The collapse occurred about 10:20 A.M., while I was conducting a class in Political Economy VI—history and present tendencies of economics—for juniors and a few sophomores. I began to see strange shapes before my eyes, and to feel that I was in a grotesque room other than the classroom.
My thoughts and speech wandered from my subject, and the students saw that something was gravely amiss. Then I slumped down, unconscious, in my chair, in a stupor from which no one could arouse me. Nor did my rightful faculties again look out upon the daylight of our normal world for five years, four months, and thirteen days.
It is, of course, from others that I have learned what followed. I showed no sign of consciousness for sixteen and a half hours, though removed to my home at 27 Crane Street, and given the best of medical attention.
At 3 A.M. May 15th my eyes opened and I began to speak, but before long the doctor and my family were thoroughly frightened by the trend of my expression and language. It was clear that I had no rememberance of my identity and my past, though for some reason I seemed anxious to conceal this lack of knowledge. My eyes gazed strangely at the persons around me, and the flections of my facial muscles were altogether unfamiliar.
Even my speech seemed awkward and foreign. I used my vocal organs clumsily and gropingly, and my diction had a curiously stilted quality, as if I had laboriously learned the English language from books. The pronunciation was barbarously alien, whilst t
he idiom seemed to include both scraps of curious archaism and expressions of a wholly incomprehensible cast.
Of the latter, one in particular was very potently—even terrifiedly—recalled by the youngest of the physicians twenty years afterward. For at that late period such a phrase began to have an actual currency—first in England and then in the United States—and though of much complexity and indisputable newness, it reproduced in every least particular the mystifying words of the strange Arkham patient of 1908.
Physical strength returned at once, although I required an odd amount of reeducation in the use of my hands, legs, and bodily apparatus in general. Because of this and other handicaps inherent in the mnemonic lapse, I was for some time kept under strict medical care.
When I saw that my attempts to conceal the lapse had failed, I admitted it openly, and became eager for information of all sorts.

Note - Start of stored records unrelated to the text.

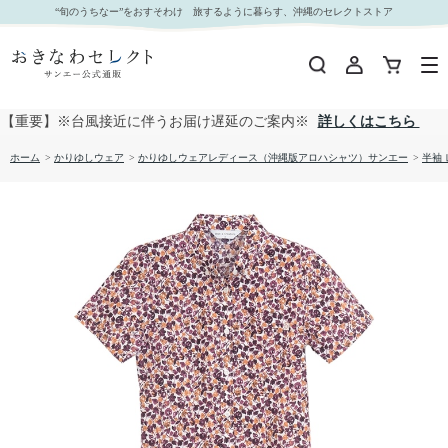
【送料無料】やちむん葉っぱ サッカー生地 かりゆしウェアP1026-14L｜おきなわセレクト サン
“旬のうちなー”をおすそわけ 旅するように暮らす、沖縄のセレクトストア
エー公式通販
【重要】※台風接近に伴うお届け遅延のご案内※
詳しくはこちら
ホーム
>
かりゆしウェア
>
かりゆしウェアレディース（沖縄版アロハシャツ）サンエー
>
半袖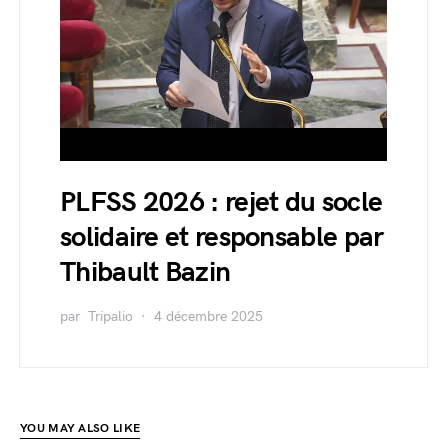
PLFSS 2026 : rejet du socle
solidaire et responsable par
Thibault Bazin
par
Tripalio
4 décembre 2025
YOU MAY ALSO LIKE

Indeed, it seemed to the doctors that I lost interest in my proper personality as soon as I found the case of amnesia accepted as a natural thing.
They noticed that my chief efforts were to master certain points in history, science, art, language, and folklore—some of them tremendously abstruse, and some childishly simple—which remained, very oddly in many cases, outside my consciousness.

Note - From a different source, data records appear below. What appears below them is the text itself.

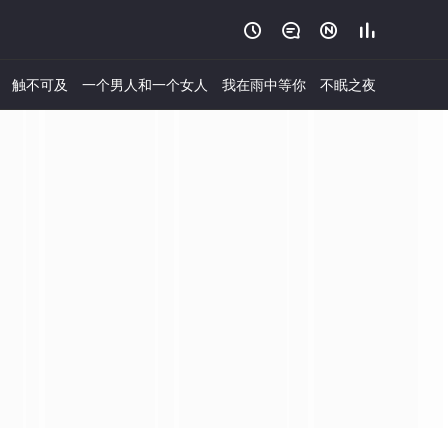




触不可及
一个男人和一个女人
我在雨中等你
不眠之夜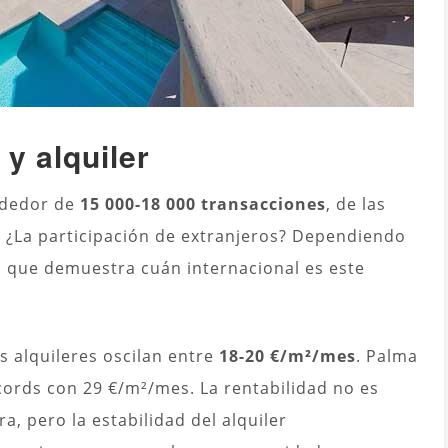
y alquiler
rededor de
15 000-18 000 transacciones
, de las
. ¿La participación de extranjeros? Dependiendo
 lo que demuestra cuán internacional es este
os alquileres oscilan entre
18-20 €/m²/mes
. Palma
écords con 29 €/m²/mes. La rentabilidad no es
, pero la estabilidad del alquiler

At the same time they noticed that I had an inexplicable command of many almost unknown sorts of knowledge—a command which I seemed to wish to hide rather than display. I would inadvertently refer, with casual assurance, to specific events in dim ages outside of the range of accepted history—passing off such references as a jest when I saw the surprise they created. And I had a way of speaking of the future which two or three times caused actual fright.